## DATA TO USE

+ + + + + + +

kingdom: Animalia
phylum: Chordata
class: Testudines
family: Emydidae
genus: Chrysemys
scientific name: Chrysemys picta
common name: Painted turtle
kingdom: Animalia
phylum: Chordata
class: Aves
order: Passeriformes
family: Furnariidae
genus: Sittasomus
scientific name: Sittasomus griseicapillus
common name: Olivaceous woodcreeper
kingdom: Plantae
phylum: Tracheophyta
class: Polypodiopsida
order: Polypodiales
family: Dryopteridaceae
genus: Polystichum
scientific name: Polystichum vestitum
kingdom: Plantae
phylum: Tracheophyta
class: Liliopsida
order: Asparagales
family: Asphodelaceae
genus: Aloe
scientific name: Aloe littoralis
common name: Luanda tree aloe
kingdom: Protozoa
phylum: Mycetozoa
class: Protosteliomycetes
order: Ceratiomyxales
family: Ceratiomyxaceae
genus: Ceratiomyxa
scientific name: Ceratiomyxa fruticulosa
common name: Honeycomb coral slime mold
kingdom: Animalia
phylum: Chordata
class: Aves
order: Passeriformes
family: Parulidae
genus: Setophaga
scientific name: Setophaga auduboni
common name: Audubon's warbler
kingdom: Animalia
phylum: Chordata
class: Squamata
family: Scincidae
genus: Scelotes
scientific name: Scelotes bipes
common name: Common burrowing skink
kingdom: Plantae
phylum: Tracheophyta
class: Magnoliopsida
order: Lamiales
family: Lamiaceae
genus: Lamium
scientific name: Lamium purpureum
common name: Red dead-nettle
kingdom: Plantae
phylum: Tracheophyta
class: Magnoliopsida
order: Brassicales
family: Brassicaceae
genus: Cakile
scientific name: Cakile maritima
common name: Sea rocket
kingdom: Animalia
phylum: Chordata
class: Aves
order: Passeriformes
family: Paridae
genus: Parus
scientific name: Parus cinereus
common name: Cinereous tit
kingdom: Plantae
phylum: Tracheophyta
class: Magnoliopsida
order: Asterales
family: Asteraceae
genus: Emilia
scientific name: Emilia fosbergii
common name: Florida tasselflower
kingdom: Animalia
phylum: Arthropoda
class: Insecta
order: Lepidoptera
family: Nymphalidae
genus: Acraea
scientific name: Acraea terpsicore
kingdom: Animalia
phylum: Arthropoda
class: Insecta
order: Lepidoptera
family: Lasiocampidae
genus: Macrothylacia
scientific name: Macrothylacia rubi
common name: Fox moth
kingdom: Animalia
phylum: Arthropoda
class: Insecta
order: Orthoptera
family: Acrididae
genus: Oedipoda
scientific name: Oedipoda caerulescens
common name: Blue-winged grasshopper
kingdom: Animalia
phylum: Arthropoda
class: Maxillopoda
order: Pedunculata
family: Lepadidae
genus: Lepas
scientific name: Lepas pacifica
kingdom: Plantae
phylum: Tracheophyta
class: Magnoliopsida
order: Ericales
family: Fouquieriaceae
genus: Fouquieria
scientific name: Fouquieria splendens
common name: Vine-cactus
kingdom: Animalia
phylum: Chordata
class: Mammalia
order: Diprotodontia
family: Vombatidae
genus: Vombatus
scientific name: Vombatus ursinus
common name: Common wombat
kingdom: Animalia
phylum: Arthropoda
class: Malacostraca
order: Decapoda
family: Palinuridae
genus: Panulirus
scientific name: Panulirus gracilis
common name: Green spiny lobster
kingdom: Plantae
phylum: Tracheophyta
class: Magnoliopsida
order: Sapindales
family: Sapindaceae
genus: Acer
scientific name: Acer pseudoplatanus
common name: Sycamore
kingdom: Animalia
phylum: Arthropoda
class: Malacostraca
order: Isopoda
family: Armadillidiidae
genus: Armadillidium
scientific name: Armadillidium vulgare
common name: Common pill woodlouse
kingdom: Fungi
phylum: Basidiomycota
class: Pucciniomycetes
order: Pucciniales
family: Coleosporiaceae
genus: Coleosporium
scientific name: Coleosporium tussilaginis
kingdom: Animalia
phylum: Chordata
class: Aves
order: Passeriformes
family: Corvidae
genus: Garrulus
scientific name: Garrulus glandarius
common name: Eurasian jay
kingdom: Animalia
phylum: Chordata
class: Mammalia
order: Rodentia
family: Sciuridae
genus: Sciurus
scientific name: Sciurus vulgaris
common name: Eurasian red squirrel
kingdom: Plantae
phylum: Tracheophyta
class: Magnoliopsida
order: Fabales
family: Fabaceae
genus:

+ + + + + + +

## GIVEN INSTRUCTION
Put every line of the listing above into a JSON list of strings, with one string per line and any blank lines left out.

## ANSWER TO THIS EXERCISE
[
  "kingdom: Animalia",
  "phylum: Chordata",
  "class: Testudines",
  "family: Emydidae",
  "genus: Chrysemys",
  "scientific name: Chrysemys picta",
  "common name: Painted turtle",
  "kingdom: Animalia",
  "phylum: Chordata",
  "class: Aves",
  "order: Passeriformes",
  "family: Furnariidae",
  "genus: Sittasomus",
  "scientific name: Sittasomus griseicapillus",
  "common name: Olivaceous woodcreeper",
  "kingdom: Plantae",
  "phylum: Tracheophyta",
  "class: Polypodiopsida",
  "order: Polypodiales",
  "family: Dryopteridaceae",
  "genus: Polystichum",
  "scientific name: Polystichum vestitum",
  "kingdom: Plantae",
  "phylum: Tracheophyta",
  "class: Liliopsida",
  "order: Asparagales",
  "family: Asphodelaceae",
  "genus: Aloe",
  "scientific name: Aloe littoralis",
  "common name: Luanda tree aloe",
  "kingdom: Protozoa",
  "phylum: Mycetozoa",
  "class: Protosteliomycetes",
  "order: Ceratiomyxales",
  "family: Ceratiomyxaceae",
  "genus: Ceratiomyxa",
  "scientific name: Ceratiomyxa fruticulosa",
  "common name: Honeycomb coral slime mold",
  "kingdom: Animalia",
  "phylum: Chordata",
  "class: Aves",
  "order: Passeriformes",
  "family: Parulidae",
  "genus: Setophaga",
  "scientific name: Setophaga auduboni",
  "common name: Audubon's warbler",
  "kingdom: Animalia",
  "phylum: Chordata",
  "class: Squamata",
  "family: Scincidae",
  "genus: Scelotes",
  "scientific name: Scelotes bipes",
  "common name: Common burrowing skink",
  "kingdom: Plantae",
  "phylum: Tracheophyta",
  "class: Magnoliopsida",
  "order: Lamiales",
  "family: Lamiaceae",
  "genus: Lamium",
  "scientific name: Lamium purpureum",
  "common name: Red dead-nettle",
  "kingdom: Plantae",
  "phylum: Tracheophyta",
  "class: Magnoliopsida",
  "order: Brassicales",
  "family: Brassicaceae",
  "genus: Cakile",
  "scientific name: Cakile maritima",
  "common name: Sea rocket",
  "kingdom: Animalia",
  "phylum: Chordata",
  "class: Aves",
  "order: Passeriformes",
  "family: Paridae",
  "genus: Parus",
  "scientific name: Parus cinereus",
  "common name: Cinereous tit",
  "kingdom: Plantae",
  "phylum: Tracheophyta",
  "class: Magnoliopsida",
  "order: Asterales",
  "family: Asteraceae",
  "genus: Emilia",
  "scientific name: Emilia fosbergii",
  "common name: Florida tasselflower",
  "kingdom: Animalia",
  "phylum: Arthropoda",
  "class: Insecta",
  "order: Lepidoptera",
  "family: Nymphalidae",
  "genus: Acraea",
  "scientific name: Acraea terpsicore",
  "kingdom: Animalia",
  "phylum: Arthropoda",
  "class: Insecta",
  "order: Lepidoptera",
  "family: Lasiocampidae",
  "genus: Macrothylacia",
  "scientific name: Macrothylacia rubi",
  "common name: Fox moth",
  "kingdom: Animalia",
  "phylum: Arthropoda",
  "class: Insecta",
  "order: Orthoptera",
  "family: Acrididae",
  "genus: Oedipoda",
  "scientific name: Oedipoda caerulescens",
  "common name: Blue-winged grasshopper",
  "kingdom: Animalia",
  "phylum: Arthropoda",
  "class: Maxillopoda",
  "order: Pedunculata",
  "family: Lepadidae",
  "genus: Lepas",
  "scientific name: Lepas pacifica",
  "kingdom: Plantae",
  "phylum: Tracheophyta",
  "class: Magnoliopsida",
  "order: Ericales",
  "family: Fouquieriaceae",
  "genus: Fouquieria",
  "scientific name: Fouquieria splendens",
  "common name: Vine-cactus",
  "kingdom: Animalia",
  "phylum: Chordata",
  "class: Mammalia",
  "order: Diprotodontia",
  "family: Vombatidae",
  "genus: Vombatus",
  "scientific name: Vombatus ursinus",
  "common name: Common wombat",
  "kingdom: Animalia",
  "phylum: Arthropoda",
  "class: Malacostraca",
  "order: Decapoda",
  "family: Palinuridae",
  "genus: Panulirus",
  "scientific name: Panulirus gracilis",
  "common name: Green spiny lobster",
  "kingdom: Plantae",
  "phylum: Tracheophyta",
  "class: Magnoliopsida",
  "order: Sapindales",
  "family: Sapindaceae",
  "genus: Acer",
  "scientific name: Acer pseudoplatanus",
  "common name: Sycamore",
  "kingdom: Animalia",
  "phylum: Arthropoda",
  "class: Malacostraca",
  "order: Isopoda",
  "family: Armadillidiidae",
  "genus: Armadillidium",
  "scientific name: Armadillidium vulgare",
  "common name: Common pill woodlouse",
  "kingdom: Fungi",
  "phylum: Basidiomycota",
  "class: Pucciniomycetes",
  "order: Pucciniales",
  "family: Coleosporiaceae",
  "genus: Coleosporium",
  "scientific name: Coleosporium tussilaginis",
  "kingdom: Animalia",
  "phylum: Chordata",
  "class: Aves",
  "order: Passeriformes",
  "family: Corvidae",
  "genus: Garrulus",
  "scientific name: Garrulus glandarius",
  "common name: Eurasian jay",
  "kingdom: Animalia",
  "phylum: Chordata",
  "class: Mammalia",
  "order: Rodentia",
  "family: Sciuridae",
  "genus: Sciurus",
  "scientific name: Sciurus vulgaris",
  "common name: Eurasian red squirrel",
  "kingdom: Plantae",
  "phylum: Tracheophyta",
  "class: Magnoliopsida",
  "order: Fabales",
  "family: Fabaceae",
  "genus:"
]